Considerato uno dei maggiori autori dell’Europa orientale e il più grande autore albanese, tradotto in 45 lingue e vincitore dei più prestigiosi premi letterari, più volte era stato candidato al premio Nobel per la letteratura. L’ultimo premio risale al 2023, quando il Presidente francese Macron lo ha nominato Gran Ufficiale della Legione d’Onore.
Laureato in storia e filologia presso l’Università di Tirana, studiò per due anni letteratura all’Istituto Gor’kij a Mosca, ma fu costretto ad abbandonare gli studi a causa dei difficili rapporti diplomatici tra il proprio Paese e l’Unione Sovietica. Tornato in patria, iniziò la sua carriera come giornalista nella rivista Drita (“Luce”), passando poi alla direzione della rivista Les lettres albanaises.
Dopo l’esordio come poeta, fu il suo primo romanzo, “Il generale dell’armata morta” a renderlo noto a livello internazionale. Il romanzo, pubblicato in Albania nel 1963 e tradotto in Italia nel 1982, narra la storia di un generale e di un prete italiani che, vent’anni dopo la fine della Seconda guerra mondiale, vogliono cercare e riportare in Patria i resti dei soldati italiani caduti in Albania. Nel 1983 Luciano Tovoli ne trasse un film con Marcello Mastroianni e Michel Piccoli.
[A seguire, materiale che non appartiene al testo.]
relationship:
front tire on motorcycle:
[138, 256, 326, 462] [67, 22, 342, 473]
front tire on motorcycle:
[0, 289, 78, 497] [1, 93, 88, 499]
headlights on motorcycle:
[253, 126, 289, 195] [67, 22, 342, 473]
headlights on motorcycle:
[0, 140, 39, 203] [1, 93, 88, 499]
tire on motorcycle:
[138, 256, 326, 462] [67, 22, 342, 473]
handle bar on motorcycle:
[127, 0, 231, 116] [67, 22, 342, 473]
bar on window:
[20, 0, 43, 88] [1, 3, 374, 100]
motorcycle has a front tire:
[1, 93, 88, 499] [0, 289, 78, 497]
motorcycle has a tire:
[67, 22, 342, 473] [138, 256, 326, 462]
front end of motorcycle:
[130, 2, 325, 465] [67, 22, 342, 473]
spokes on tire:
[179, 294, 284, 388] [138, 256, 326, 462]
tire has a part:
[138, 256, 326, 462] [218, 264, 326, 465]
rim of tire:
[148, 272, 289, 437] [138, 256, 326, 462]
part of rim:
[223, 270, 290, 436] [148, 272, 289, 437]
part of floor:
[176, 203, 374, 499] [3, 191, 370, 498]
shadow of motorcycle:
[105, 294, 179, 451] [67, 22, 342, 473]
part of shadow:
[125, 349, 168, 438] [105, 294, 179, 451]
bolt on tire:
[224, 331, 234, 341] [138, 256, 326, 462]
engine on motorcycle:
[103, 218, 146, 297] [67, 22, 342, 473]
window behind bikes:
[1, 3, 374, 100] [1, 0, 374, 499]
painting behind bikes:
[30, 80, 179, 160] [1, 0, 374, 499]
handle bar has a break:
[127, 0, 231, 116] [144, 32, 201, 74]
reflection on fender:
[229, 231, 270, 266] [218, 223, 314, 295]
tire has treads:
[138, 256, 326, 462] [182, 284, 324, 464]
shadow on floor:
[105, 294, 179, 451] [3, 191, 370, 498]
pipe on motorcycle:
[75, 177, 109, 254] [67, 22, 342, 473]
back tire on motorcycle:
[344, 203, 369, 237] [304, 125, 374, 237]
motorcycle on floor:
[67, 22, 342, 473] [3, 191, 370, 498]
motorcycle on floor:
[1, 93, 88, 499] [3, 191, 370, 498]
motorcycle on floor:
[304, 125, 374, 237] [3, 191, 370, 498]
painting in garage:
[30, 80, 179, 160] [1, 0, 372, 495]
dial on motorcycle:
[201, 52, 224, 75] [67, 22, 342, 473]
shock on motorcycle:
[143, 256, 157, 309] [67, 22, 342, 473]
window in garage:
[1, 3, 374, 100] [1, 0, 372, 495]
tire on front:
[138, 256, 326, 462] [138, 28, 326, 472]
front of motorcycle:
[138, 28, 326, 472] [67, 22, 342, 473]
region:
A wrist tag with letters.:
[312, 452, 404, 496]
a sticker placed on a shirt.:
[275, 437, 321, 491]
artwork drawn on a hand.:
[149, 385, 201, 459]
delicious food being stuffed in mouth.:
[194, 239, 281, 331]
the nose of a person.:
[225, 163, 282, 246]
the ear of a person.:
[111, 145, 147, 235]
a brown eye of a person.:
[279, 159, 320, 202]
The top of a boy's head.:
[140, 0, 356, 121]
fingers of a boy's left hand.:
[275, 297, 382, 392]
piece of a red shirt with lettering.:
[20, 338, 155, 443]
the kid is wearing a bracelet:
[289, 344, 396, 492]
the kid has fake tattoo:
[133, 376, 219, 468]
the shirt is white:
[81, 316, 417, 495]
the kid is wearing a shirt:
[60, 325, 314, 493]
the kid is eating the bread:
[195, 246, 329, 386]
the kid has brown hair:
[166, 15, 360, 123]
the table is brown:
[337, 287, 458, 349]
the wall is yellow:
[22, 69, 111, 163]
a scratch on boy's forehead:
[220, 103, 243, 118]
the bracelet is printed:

Nei romanzi successivi, Kadare aveva rielaborato storie e leggende del suo Paese, usando allegorie politiche per criticare il regime comunista, e per questo molti suoi libri erano stati banditi.
Esiliato volontariamente in Francia nel 1990, tornò in Albania alla caduta del regime due anni dopo.
In Italia negli ultimi anni è in corso di riedizione la sua opera.